TASK 1
For each statement below, say whether it agrees with the news report, answering yes or no and quoting the words of the news report that decide it. (a) Jerome Cohen called Taipei’s response to the ruling a big mistake. (b) US Department of State sources had already issued their full assessment of the statements from Taipei and Beijing. (c) Michael Mazza is a research fellow at the American Enterprise Institute.
TASK 2
Write out the news report between "China’s defiant reaction" and "Jerome Cohen said.", inclusive, renaming "ruling" to "verdict".

EXERCISE PASSAGE

··········

China’s defiant reaction to the South China Sea ruling by the Permanent Court of Arbitration in The Hague — and Taiwan’s own rejection of the ruling — have been met with warnings from US pundits, although US Department of State sources said they needed more time to consider statements from Taipei and Beijing.
Taipei’s response openly rejecting the decision was “a big mistake,” New York University School of Law professor Jerome Cohen said.
He said that President Tsai Ing-wen (蔡英文) was struggling to adjust “to an uncomfortable situation” and that she would be criticized at home for following Beijing’s “lawless line at the same time that Beijing was responsible for excluding Taiwan from participation in the arbitration.”
Photo: Nadia Tsao, Taipei Times
American Enterprise Institute research fellow Michael Mazza said: “Unfortunately, Taipei’s reaction to today’s [Tuesday’s] ruling may only deepen a feeling among other claimants that Taiwan is part of the problem rather than part of the solution.”
Taipei’s frustration is understandable, but its official response might prove to be shortsighted, he said.

··········

SUPPLIED ENTRIES
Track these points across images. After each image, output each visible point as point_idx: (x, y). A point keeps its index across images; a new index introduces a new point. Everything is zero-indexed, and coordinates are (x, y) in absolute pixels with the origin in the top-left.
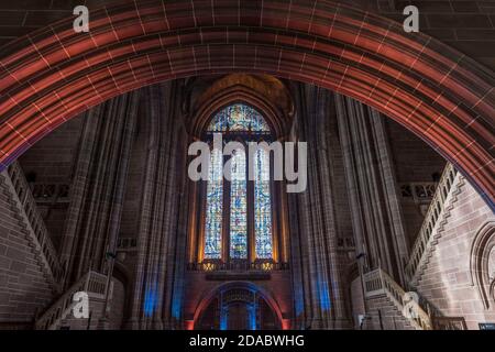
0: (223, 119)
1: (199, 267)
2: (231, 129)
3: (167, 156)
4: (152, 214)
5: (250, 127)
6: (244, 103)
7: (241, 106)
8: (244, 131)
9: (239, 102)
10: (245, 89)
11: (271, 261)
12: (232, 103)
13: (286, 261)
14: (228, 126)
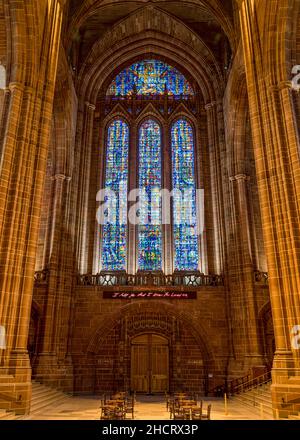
0: (128, 80)
1: (93, 280)
2: (139, 93)
3: (39, 101)
4: (13, 186)
5: (166, 90)
6: (157, 57)
7: (153, 62)
8: (158, 96)
9: (151, 56)
10: (158, 37)
11: (197, 273)
12: (141, 58)
13: (218, 273)
14: (135, 88)
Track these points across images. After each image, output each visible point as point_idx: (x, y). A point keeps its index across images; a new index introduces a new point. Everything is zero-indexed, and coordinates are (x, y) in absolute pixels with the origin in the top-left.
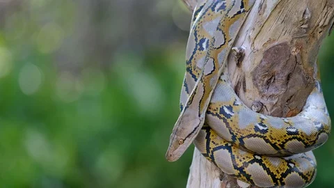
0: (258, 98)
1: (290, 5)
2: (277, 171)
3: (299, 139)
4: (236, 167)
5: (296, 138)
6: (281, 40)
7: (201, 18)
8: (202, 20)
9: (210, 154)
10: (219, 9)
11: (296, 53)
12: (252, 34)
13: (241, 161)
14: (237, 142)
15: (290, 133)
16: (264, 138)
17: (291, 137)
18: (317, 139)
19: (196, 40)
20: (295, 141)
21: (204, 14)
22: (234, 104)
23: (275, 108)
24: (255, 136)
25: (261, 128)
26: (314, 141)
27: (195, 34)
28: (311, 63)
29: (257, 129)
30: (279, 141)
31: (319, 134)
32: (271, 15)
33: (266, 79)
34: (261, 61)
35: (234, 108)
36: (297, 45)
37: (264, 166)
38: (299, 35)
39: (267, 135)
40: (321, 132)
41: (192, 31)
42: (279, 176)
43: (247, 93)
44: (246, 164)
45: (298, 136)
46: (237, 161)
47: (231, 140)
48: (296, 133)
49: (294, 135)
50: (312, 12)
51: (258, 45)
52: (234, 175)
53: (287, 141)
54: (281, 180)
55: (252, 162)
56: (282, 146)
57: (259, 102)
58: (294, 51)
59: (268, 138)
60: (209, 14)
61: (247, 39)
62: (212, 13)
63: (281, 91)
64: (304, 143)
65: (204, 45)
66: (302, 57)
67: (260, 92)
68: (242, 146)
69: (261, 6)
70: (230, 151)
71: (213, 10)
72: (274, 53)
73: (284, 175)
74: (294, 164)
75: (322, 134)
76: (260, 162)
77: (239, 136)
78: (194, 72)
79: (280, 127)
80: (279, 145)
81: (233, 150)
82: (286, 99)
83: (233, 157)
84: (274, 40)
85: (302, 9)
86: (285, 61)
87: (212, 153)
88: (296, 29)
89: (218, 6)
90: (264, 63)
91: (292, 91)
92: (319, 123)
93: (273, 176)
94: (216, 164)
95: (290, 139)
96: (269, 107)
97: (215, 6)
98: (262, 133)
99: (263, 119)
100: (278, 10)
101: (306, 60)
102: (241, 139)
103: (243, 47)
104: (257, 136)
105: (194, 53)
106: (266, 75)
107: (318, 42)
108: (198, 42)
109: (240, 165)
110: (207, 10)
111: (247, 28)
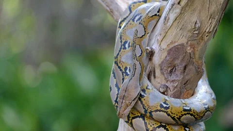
0: (164, 82)
1: (186, 18)
3: (192, 115)
5: (189, 114)
6: (180, 42)
7: (125, 26)
8: (125, 28)
9: (130, 121)
10: (138, 20)
11: (190, 51)
12: (160, 38)
13: (151, 126)
14: (148, 114)
15: (185, 110)
16: (167, 112)
17: (186, 113)
18: (204, 115)
19: (121, 42)
20: (189, 116)
21: (127, 24)
22: (147, 88)
23: (176, 90)
24: (160, 111)
25: (165, 105)
26: (202, 117)
27: (121, 38)
28: (200, 58)
29: (161, 106)
30: (177, 115)
31: (206, 112)
32: (172, 25)
33: (169, 69)
34: (166, 57)
35: (147, 91)
36: (191, 46)
38: (192, 38)
39: (169, 110)
40: (208, 111)
41: (118, 36)
43: (156, 79)
44: (155, 129)
45: (191, 113)
46: (149, 127)
47: (144, 113)
48: (190, 110)
49: (188, 112)
50: (201, 23)
51: (164, 46)
53: (182, 115)
55: (159, 127)
56: (179, 119)
57: (165, 85)
58: (189, 50)
59: (169, 113)
60: (130, 24)
61: (156, 42)
62: (132, 23)
63: (180, 78)
64: (195, 117)
65: (127, 46)
66: (194, 54)
67: (165, 79)
68: (151, 117)
69: (165, 18)
70: (144, 119)
71: (133, 21)
72: (175, 51)
74: (189, 128)
75: (207, 112)
76: (165, 127)
77: (149, 111)
78: (119, 65)
79: (179, 105)
80: (177, 118)
81: (146, 119)
82: (184, 83)
83: (145, 123)
84: (175, 42)
85: (194, 20)
86: (183, 57)
87: (131, 121)
88: (190, 34)
89: (137, 18)
90: (168, 58)
91: (187, 78)
92: (206, 105)
94: (134, 129)
95: (185, 114)
96: (172, 89)
97: (135, 18)
98: (165, 109)
99: (167, 100)
100: (177, 21)
101: (197, 56)
102: (150, 113)
103: (154, 47)
104: (162, 111)
105: (120, 51)
106: (170, 66)
107: (206, 43)
108: (123, 43)
109: (151, 129)
110: (129, 21)
111: (156, 34)
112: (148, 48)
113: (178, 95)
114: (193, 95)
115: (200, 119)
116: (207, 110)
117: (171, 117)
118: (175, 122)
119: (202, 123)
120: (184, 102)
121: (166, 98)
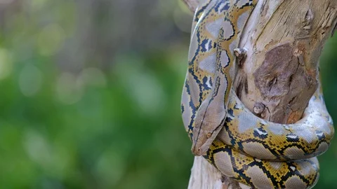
0: (260, 100)
1: (292, 7)
2: (277, 174)
3: (299, 146)
4: (235, 170)
5: (294, 145)
6: (283, 42)
7: (204, 18)
8: (205, 21)
9: (210, 156)
10: (223, 9)
11: (298, 55)
12: (254, 36)
13: (240, 163)
14: (237, 146)
15: (290, 140)
16: (263, 143)
17: (291, 143)
18: (317, 147)
19: (199, 40)
20: (296, 148)
21: (207, 14)
22: (235, 108)
23: (277, 110)
24: (254, 141)
25: (261, 133)
26: (314, 150)
27: (198, 35)
28: (313, 65)
29: (256, 134)
30: (278, 147)
31: (320, 143)
32: (272, 17)
33: (268, 81)
34: (263, 63)
35: (235, 112)
36: (300, 47)
37: (264, 169)
38: (301, 36)
39: (266, 140)
40: (322, 141)
41: (194, 33)
42: (279, 179)
43: (249, 95)
44: (246, 167)
45: (298, 143)
46: (237, 164)
47: (230, 144)
48: (297, 140)
49: (294, 142)
50: (315, 14)
51: (261, 46)
52: (234, 178)
53: (286, 147)
54: (281, 183)
55: (252, 165)
56: (281, 152)
57: (261, 104)
58: (297, 53)
59: (267, 143)
60: (212, 15)
61: (249, 41)
62: (215, 13)
63: (284, 93)
64: (304, 150)
65: (207, 46)
66: (304, 59)
67: (262, 94)
68: (241, 150)
69: (263, 7)
70: (230, 154)
71: (216, 10)
72: (276, 55)
73: (284, 178)
74: (296, 167)
75: (323, 143)
76: (260, 165)
77: (238, 140)
78: (196, 74)
79: (280, 133)
80: (279, 151)
81: (233, 152)
82: (288, 101)
83: (233, 159)
84: (276, 42)
85: (304, 10)
86: (287, 62)
87: (212, 155)
88: (299, 31)
89: (222, 6)
90: (266, 65)
91: (294, 93)
92: (321, 132)
93: (273, 180)
94: (216, 167)
95: (290, 146)
96: (271, 109)
97: (218, 6)
98: (261, 138)
99: (263, 125)
100: (280, 11)
101: (308, 62)
102: (240, 143)
103: (245, 49)
104: (256, 140)
105: (197, 54)
106: (268, 77)
107: (321, 43)
108: (201, 42)
109: (240, 167)
110: (210, 11)
111: (250, 29)
112: (238, 50)
113: (280, 119)
114: (301, 118)
115: (311, 153)
116: (322, 139)
117: (269, 149)
118: (275, 157)
119: (315, 159)
120: (288, 128)
121: (263, 122)
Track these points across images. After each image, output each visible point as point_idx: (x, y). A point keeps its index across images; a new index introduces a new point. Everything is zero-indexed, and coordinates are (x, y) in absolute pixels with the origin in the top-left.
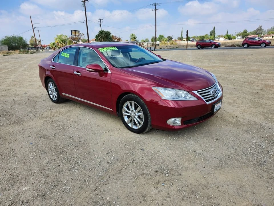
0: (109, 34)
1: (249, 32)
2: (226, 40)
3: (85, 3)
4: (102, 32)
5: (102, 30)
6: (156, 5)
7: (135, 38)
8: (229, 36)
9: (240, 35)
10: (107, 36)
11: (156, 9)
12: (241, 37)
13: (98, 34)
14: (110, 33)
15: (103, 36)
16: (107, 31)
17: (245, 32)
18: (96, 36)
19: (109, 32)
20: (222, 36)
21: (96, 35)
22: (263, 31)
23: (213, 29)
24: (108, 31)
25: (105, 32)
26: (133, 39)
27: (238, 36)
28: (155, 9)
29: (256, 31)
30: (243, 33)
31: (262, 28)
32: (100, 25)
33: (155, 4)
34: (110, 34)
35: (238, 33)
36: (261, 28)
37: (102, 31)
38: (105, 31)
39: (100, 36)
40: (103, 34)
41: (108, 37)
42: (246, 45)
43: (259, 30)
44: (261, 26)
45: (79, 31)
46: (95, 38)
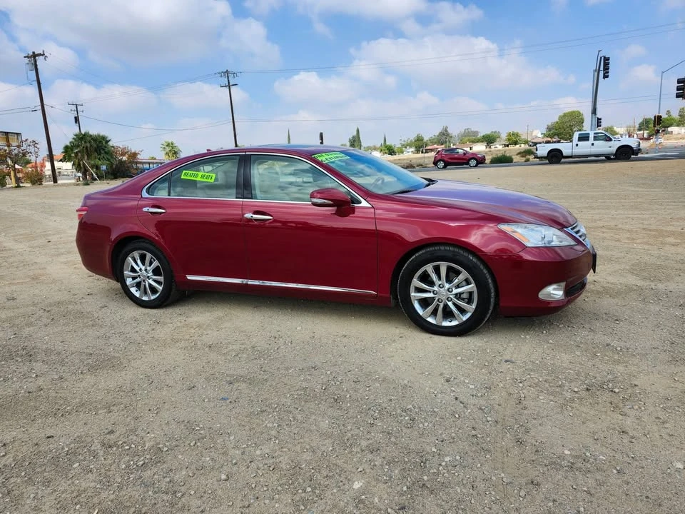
0: (104, 142)
1: (427, 139)
2: (385, 156)
3: (35, 62)
4: (81, 138)
5: (83, 133)
6: (229, 75)
7: (175, 153)
8: (390, 147)
9: (410, 145)
10: (98, 147)
11: (229, 83)
12: (413, 149)
13: (71, 143)
14: (108, 139)
15: (87, 147)
16: (99, 136)
17: (419, 139)
18: (66, 148)
19: (104, 138)
20: (375, 149)
21: (63, 146)
22: (451, 137)
23: (355, 133)
24: (101, 135)
25: (91, 136)
26: (170, 155)
27: (408, 147)
28: (227, 84)
29: (438, 136)
30: (415, 141)
31: (450, 131)
32: (77, 120)
33: (227, 72)
34: (107, 142)
35: (404, 141)
36: (446, 131)
37: (84, 135)
38: (91, 133)
39: (78, 146)
40: (85, 142)
41: (104, 149)
42: (441, 164)
43: (444, 134)
44: (447, 127)
45: (17, 134)
46: (63, 152)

··········

REPLY 1
(a) Yes: "Taipei’s response openly rejecting the decision was “a big mistake,” New York University School of Law professor Jerome Cohen said."
(b) No: "US Department of State sources said they needed more time to consider statements from Taipei and Beijing."
(c) Yes: "American Enterprise Institute research fellow Michael Mazza said"

REPLY 2
China’s defiant reaction to the South China Sea verdict by the Permanent Court of Arbitration in The Hague — and Taiwan’s own rejection of the verdict — have been met with warnings from US pundits, although US Department of State sources said they needed more time to consider statements from Taipei and Beijing.
Taipei’s response openly rejecting the decision was “a big mistake,” New York University School of Law professor Jerome Cohen said.